WRITTEN TASK: Take the lines below between the one holding "[405,1295,456,1308] [36,1314,105,1326] oxygen" and the one holding "(876, 151) none", inclusive, and copy them exactly. Add nothing.

EXERCISE INPUT:
┌──

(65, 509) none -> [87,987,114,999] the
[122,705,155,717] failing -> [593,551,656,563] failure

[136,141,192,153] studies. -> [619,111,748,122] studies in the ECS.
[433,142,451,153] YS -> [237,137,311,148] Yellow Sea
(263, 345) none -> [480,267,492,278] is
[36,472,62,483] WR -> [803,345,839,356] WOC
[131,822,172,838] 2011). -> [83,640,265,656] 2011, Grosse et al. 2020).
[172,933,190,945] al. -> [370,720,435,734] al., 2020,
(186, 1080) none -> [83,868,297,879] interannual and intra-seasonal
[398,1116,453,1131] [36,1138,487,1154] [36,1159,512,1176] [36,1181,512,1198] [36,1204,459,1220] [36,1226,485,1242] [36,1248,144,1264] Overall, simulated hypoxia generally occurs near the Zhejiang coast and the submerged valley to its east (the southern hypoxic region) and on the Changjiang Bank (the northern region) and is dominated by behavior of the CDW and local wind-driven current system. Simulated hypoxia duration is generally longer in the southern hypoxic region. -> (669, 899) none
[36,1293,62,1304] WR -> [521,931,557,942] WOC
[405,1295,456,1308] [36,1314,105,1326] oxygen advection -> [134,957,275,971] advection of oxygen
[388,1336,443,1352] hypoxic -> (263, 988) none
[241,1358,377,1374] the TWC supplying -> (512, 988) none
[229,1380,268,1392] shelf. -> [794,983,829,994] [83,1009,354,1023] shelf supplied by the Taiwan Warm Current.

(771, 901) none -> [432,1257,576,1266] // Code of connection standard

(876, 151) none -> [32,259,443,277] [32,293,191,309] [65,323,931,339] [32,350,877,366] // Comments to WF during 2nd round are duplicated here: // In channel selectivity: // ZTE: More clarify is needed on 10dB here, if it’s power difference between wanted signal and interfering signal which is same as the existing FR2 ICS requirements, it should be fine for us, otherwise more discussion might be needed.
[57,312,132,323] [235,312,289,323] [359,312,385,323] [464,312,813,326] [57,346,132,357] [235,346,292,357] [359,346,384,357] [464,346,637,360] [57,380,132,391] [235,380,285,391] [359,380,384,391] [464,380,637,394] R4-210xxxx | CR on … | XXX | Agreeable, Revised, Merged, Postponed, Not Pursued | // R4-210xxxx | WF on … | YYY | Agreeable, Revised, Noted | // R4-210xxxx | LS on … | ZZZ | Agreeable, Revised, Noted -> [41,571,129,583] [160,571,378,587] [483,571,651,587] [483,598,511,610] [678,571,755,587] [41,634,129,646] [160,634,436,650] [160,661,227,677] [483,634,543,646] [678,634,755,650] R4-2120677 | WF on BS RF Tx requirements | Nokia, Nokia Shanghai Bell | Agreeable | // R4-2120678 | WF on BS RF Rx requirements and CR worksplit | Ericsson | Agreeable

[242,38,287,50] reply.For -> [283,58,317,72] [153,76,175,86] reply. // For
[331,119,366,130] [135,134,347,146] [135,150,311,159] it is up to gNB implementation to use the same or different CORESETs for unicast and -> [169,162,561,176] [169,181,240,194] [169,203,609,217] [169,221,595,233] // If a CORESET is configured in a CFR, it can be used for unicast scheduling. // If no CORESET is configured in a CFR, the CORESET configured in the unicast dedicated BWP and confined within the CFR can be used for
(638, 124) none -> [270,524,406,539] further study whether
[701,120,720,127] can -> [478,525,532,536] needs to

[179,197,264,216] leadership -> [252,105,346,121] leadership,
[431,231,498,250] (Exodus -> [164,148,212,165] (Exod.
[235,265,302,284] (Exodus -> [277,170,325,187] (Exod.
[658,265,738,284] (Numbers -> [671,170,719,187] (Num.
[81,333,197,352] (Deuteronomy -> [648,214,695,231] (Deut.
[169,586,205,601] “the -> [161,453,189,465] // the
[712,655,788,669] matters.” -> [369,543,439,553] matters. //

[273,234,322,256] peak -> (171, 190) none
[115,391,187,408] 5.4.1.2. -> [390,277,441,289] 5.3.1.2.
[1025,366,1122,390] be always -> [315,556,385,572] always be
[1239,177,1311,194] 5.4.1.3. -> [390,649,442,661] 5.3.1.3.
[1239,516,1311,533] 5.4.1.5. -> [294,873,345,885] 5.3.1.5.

└──

TASK RESULT:
[405,1295,456,1308] [36,1314,105,1326] oxygen advection -> [134,957,275,971] advection of oxygen
[388,1336,443,1352] hypoxic -> (263, 988) none
[241,1358,377,1374] the TWC supplying -> (512, 988) none
[229,1380,268,1392] shelf. -> [794,983,829,994] [83,1009,354,1023] shelf supplied by the Taiwan Warm Current.

(771, 901) none -> [432,1257,576,1266] // Code of connection standard

(876, 151) none -> [32,259,443,277] [32,293,191,309] [65,323,931,339] [32,350,877,366] // Comments to WF during 2nd round are duplicated here: // In channel selectivity: // ZTE: More clarify is needed on 10dB here, if it’s power difference between wanted signal and interfering signal which is same as the existing FR2 ICS requirements, it should be fine for us, otherwise more discussion might be needed.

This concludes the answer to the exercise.